Look through the entries that follow and return each line that has the string "Nero".

* [MATERIAL SUPPLIED]:
----------------------------------------
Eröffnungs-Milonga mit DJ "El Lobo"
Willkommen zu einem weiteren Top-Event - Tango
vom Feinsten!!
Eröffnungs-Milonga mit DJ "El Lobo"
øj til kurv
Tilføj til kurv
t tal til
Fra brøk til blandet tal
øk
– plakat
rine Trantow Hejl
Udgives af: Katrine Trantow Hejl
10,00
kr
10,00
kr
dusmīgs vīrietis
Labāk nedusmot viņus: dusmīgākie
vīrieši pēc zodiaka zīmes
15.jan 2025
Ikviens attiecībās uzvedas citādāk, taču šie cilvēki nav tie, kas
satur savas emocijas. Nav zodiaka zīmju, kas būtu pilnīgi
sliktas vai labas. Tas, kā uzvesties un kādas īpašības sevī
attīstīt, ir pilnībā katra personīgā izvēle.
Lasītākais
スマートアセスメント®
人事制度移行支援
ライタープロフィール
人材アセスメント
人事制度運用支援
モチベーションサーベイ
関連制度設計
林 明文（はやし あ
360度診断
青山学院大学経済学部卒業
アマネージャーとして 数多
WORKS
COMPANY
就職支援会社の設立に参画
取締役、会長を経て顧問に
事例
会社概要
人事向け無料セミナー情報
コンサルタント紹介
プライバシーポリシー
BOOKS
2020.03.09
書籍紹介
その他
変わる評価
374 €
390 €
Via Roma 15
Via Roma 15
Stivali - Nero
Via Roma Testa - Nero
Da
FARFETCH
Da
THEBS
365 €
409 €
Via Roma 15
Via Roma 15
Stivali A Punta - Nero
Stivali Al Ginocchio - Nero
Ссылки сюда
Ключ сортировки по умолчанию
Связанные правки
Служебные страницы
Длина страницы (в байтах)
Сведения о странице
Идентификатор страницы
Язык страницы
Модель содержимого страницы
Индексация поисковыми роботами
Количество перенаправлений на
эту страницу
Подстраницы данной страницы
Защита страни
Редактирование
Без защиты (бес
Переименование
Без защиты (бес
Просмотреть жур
----------------------------------------
* [REPLY TO THE TASK]:
Stivali - Nero
Via Roma Testa - Nero
Stivali A Punta - Nero
Stivali Al Ginocchio - Nero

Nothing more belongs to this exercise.